The position today is that unless the current Chairman of the SEC, Jay Clayton, is convinced to maintain the status quo, the SEC can and will easily change its policy to allow class action waiver bylaws, which would doom investors’ rights to hold corporate wrongdoers accountable via securities class actions in the U.S.
Hear Us Roar:
To express concerns over a potential shift in policy, Pomerantz organized a coalition of large institutional investors from around the globe to meet with SEC Chairman Jay Clayton in D.C. on October 24, 2018. The key focus of this meeting was to attempt to persuade Chairman Clayton against the recent push by the U.S. Treasury Department and the Republican Commissioner of the SEC to allow for forced arbitration/class action waiver bylaws which could seriously undermine the future of defrauded investors.
Wanting to make sure all bases were covered, and after meeting with Chairman Clayton, Pomerantz and the team of institutional investors then met with a number of both Republican and Democratic Senate staffers. The purpose of the meetings was to encourage them, in particular Republican Senators, to write to Chairman Clayton cautioning against a shift in policy that would impose forced arbitration bylaws on investors.
Our Voices Were Heard:
On November 13, 2018 – two weeks after the SEC meetings – ten Republican State Treasurers, in a letter co-authored by the State Financial Officers Foundation, urged the SEC to maintain their existing stance against forced arbitration. In the letter, the State Financial Officers Foundation, which represents mostly conservative-leaning state treasurers, auditors and controllers, expressed “concerns about recent news reports that the SEC may change its long-standing position and allow public companies to include forced arbitration clauses in their corporate governance documents.” The letter went on to say that: “Allowing public companies to impose a private system of arbitration on investors “will eliminate the ability of all but the largest shareholders to seek recompense from criminals.” Republican Treasurers signing the November 13 letter represent Arizona, Arkansas, Idaho, Indiana, Kentucky, Louisiana, Maine, Nevada, South Carolina and Washington State. It is a significant and unusual step to have ten Republican Treasurers publicly take a position contrary to two Republican SEC Commissioners and the Treasury Department.
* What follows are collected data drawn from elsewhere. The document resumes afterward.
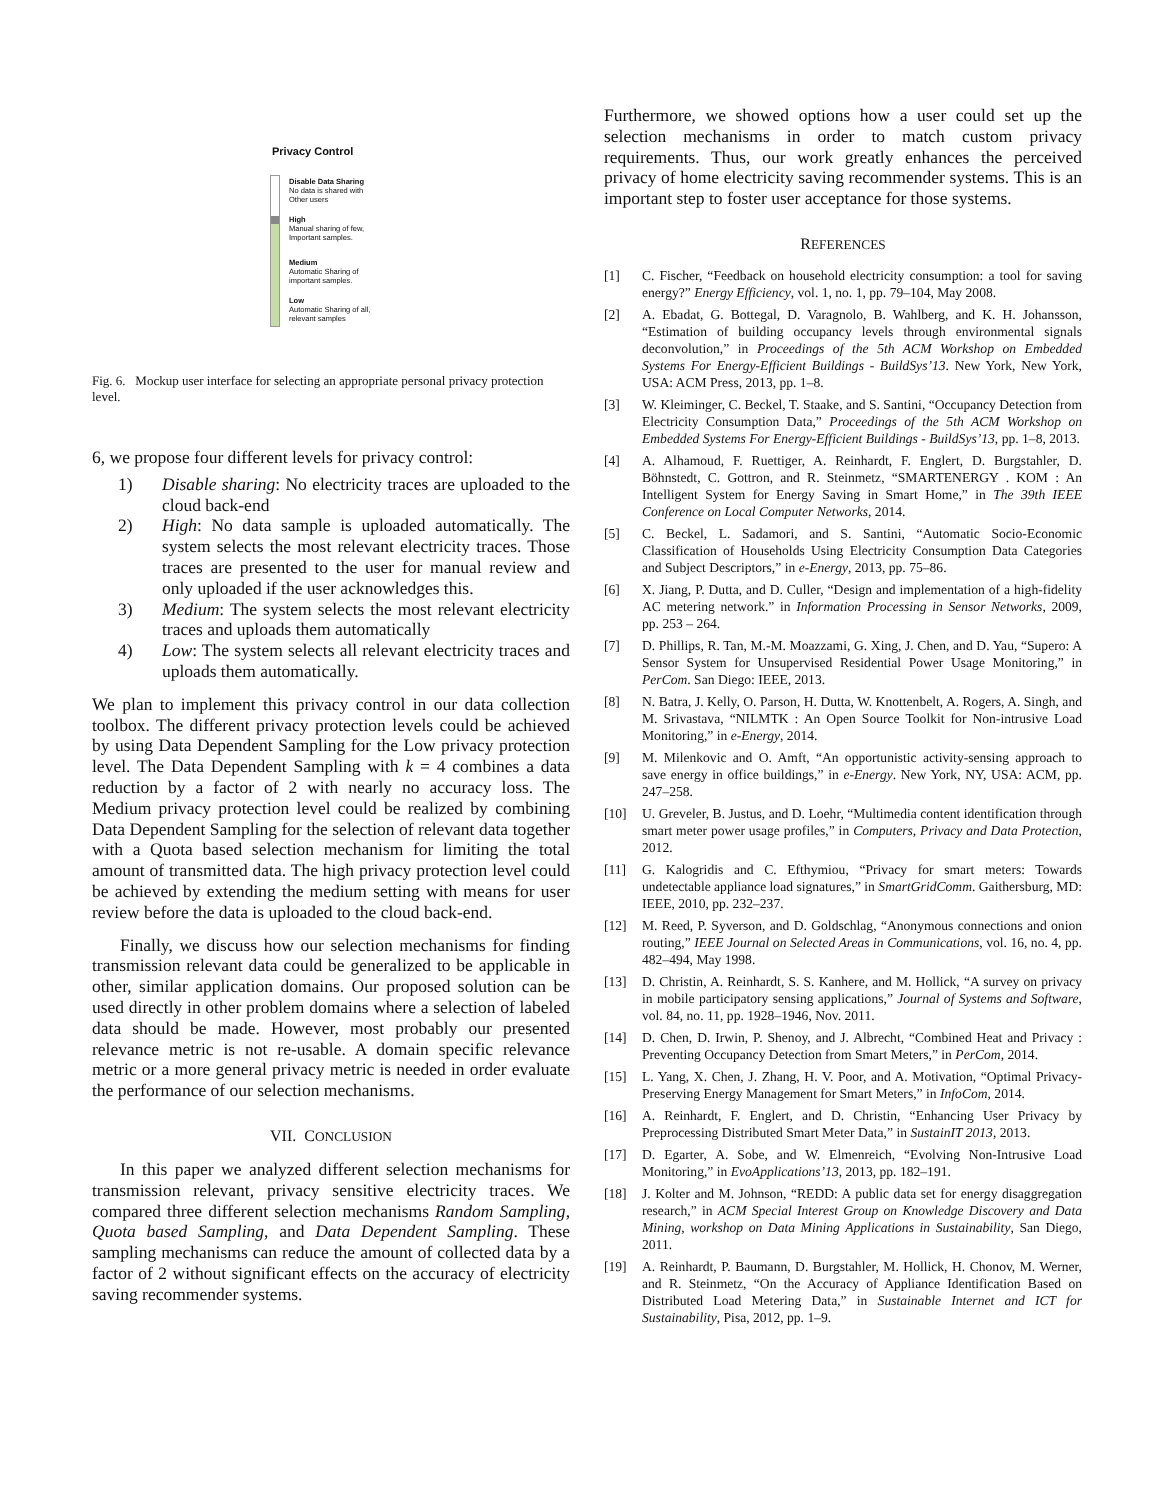Privacy Control
Disable Data Sharing
No data is shared with
Other users
High
Manual sharing of few,
Important samples.
Medium
Automatic Sharing of
important samples.
Low
Automatic Sharing of all,
relevant samples
Fig. 6. Mockup user interface for selecting an appropriate personal privacy protection level.
6, we propose four different levels for privacy control:
1) Disable sharing: No electricity traces are uploaded to the cloud back-end
2) High: No data sample is uploaded automatically. The system selects the most relevant electricity traces. Those traces are presented to the user for manual review and only uploaded if the user acknowledges this.
3) Medium: The system selects the most relevant electricity traces and uploads them automatically
4) Low: The system selects all relevant electricity traces and uploads them automatically.
We plan to implement this privacy control in our data collection toolbox. The different privacy protection levels could be achieved by using Data Dependent Sampling for the Low privacy protection level. The Data Dependent Sampling with k = 4 combines a data reduction by a factor of 2 with nearly no accuracy loss. The Medium privacy protection level could be realized by combining Data Dependent Sampling for the selection of relevant data together with a Quota based selection mechanism for limiting the total amount of transmitted data. The high privacy protection level could be achieved by extending the medium setting with means for user review before the data is uploaded to the cloud back-end.
Finally, we discuss how our selection mechanisms for finding transmission relevant data could be generalized to be applicable in other, similar application domains. Our proposed solution can be used directly in other problem domains where a selection of labeled data should be made. However, most probably our presented relevance metric is not re-usable. A domain specific relevance metric or a more general privacy metric is needed in order evaluate the performance of our selection mechanisms.
VII. CONCLUSION
In this paper we analyzed different selection mechanisms for transmission relevant, privacy sensitive electricity traces. We compared three different selection mechanisms Random Sampling, Quota based Sampling, and Data Dependent Sampling. These sampling mechanisms can reduce the amount of collected data by a factor of 2 without significant effects on the accuracy of electricity saving recommender systems.
Furthermore, we showed options how a user could set up the selection mechanisms in order to match custom privacy requirements. Thus, our work greatly enhances the perceived privacy of home electricity saving recommender systems. This is an important step to foster user acceptance for those systems.
REFERENCES
[1] C. Fischer, “Feedback on household electricity consumption: a tool for saving energy?” Energy Efficiency, vol. 1, no. 1, pp. 79–104, May 2008.
[2] A. Ebadat, G. Bottegal, D. Varagnolo, B. Wahlberg, and K. H. Johansson, “Estimation of building occupancy levels through environmental signals deconvolution,” in Proceedings of the 5th ACM Workshop on Embedded Systems For Energy-Efficient Buildings - BuildSys’13. New York, New York, USA: ACM Press, 2013, pp. 1–8.
[3] W. Kleiminger, C. Beckel, T. Staake, and S. Santini, “Occupancy Detection from Electricity Consumption Data,” Proceedings of the 5th ACM Workshop on Embedded Systems For Energy-Efficient Buildings - BuildSys’13, pp. 1–8, 2013.
[4] A. Alhamoud, F. Ruettiger, A. Reinhardt, F. Englert, D. Burgstahler, D. Böhnstedt, C. Gottron, and R. Steinmetz, “SMARTENERGY . KOM : An Intelligent System for Energy Saving in Smart Home,” in The 39th IEEE Conference on Local Computer Networks, 2014.
[5] C. Beckel, L. Sadamori, and S. Santini, “Automatic Socio-Economic Classification of Households Using Electricity Consumption Data Categories and Subject Descriptors,” in e-Energy, 2013, pp. 75–86.
[6] X. Jiang, P. Dutta, and D. Culler, “Design and implementation of a high-fidelity AC metering network.” in Information Processing in Sensor Networks, 2009, pp. 253 – 264.
[7] D. Phillips, R. Tan, M.-M. Moazzami, G. Xing, J. Chen, and D. Yau, “Supero: A Sensor System for Unsupervised Residential Power Usage Monitoring,” in PerCom. San Diego: IEEE, 2013.
[8] N. Batra, J. Kelly, O. Parson, H. Dutta, W. Knottenbelt, A. Rogers, A. Singh, and M. Srivastava, “NILMTK : An Open Source Toolkit for Non-intrusive Load Monitoring,” in e-Energy, 2014.
[9] M. Milenkovic and O. Amft, “An opportunistic activity-sensing approach to save energy in office buildings,” in e-Energy. New York, NY, USA: ACM, pp. 247–258.
[10] U. Greveler, B. Justus, and D. Loehr, “Multimedia content identification through smart meter power usage profiles,” in Computers, Privacy and Data Protection, 2012.
[11] G. Kalogridis and C. Efthymiou, “Privacy for smart meters: Towards undetectable appliance load signatures,” in SmartGridComm. Gaithersburg, MD: IEEE, 2010, pp. 232–237.
[12] M. Reed, P. Syverson, and D. Goldschlag, “Anonymous connections and onion routing,” IEEE Journal on Selected Areas in Communications, vol. 16, no. 4, pp. 482–494, May 1998.
[13] D. Christin, A. Reinhardt, S. S. Kanhere, and M. Hollick, “A survey on privacy in mobile participatory sensing applications,” Journal of Systems and Software, vol. 84, no. 11, pp. 1928–1946, Nov. 2011.
[14] D. Chen, D. Irwin, P. Shenoy, and J. Albrecht, “Combined Heat and Privacy : Preventing Occupancy Detection from Smart Meters,” in PerCom, 2014.
[15] L. Yang, X. Chen, J. Zhang, H. V. Poor, and A. Motivation, “Optimal Privacy-Preserving Energy Management for Smart Meters,” in InfoCom, 2014.
[16] A. Reinhardt, F. Englert, and D. Christin, “Enhancing User Privacy by Preprocessing Distributed Smart Meter Data,” in SustainIT 2013, 2013.
[17] D. Egarter, A. Sobe, and W. Elmenreich, “Evolving Non-Intrusive Load Monitoring,” in EvoApplications’13, 2013, pp. 182–191.
[18] J. Kolter and M. Johnson, “REDD: A public data set for energy disaggregation research,” in ACM Special Interest Group on Knowledge Discovery and Data Mining, workshop on Data Mining Applications in Sustainability, San Diego, 2011.
[19] A. Reinhardt, P. Baumann, D. Burgstahler, M. Hollick, H. Chonov, M. Werner, and R. Steinmetz, “On the Accuracy of Appliance Identification Based on Distributed Load Metering Data,” in Sustainable Internet and ICT for Sustainability, Pisa, 2012, pp. 1–9.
Pomerantz has been credited by the American Association for Justice for our dedication to this effort.
Jeremy Lieberman, Pomerantz’s Co-Managing Partner, said of the firm’s efforts on this matter: “Bringing a coalition of large institutional investors from around the globe to express our concern to Chairman Clayton is an important step to ensuring the continued viability of shareholder litigation for institutional and retail investors. While we believe that Chairman Clayton was receptive to our position, it is critical to continue a full court press to ensure that both Congress and policy makers understand the significance of this issue to the investor community.”
Looking Ahead:
Democrats remain concerned about mandatory arbitration and the issue is likely to get renewed attention when the party takes control of the House in January.
Rep. Carolyn Maloney of New York, currently the Democratic head of the House panel that oversees the SEC, said in April that “allowing companies to use forced arbitration clauses would devastate investor confidence in our markets.”
While the Republican letter to the SEC is a strong step forward, the institutional investor community should remain concerned about any SEC shift in policy. Pomerantz will continue to work proactively with the institutional investor community to prevent a policy change that would harm institutional investors.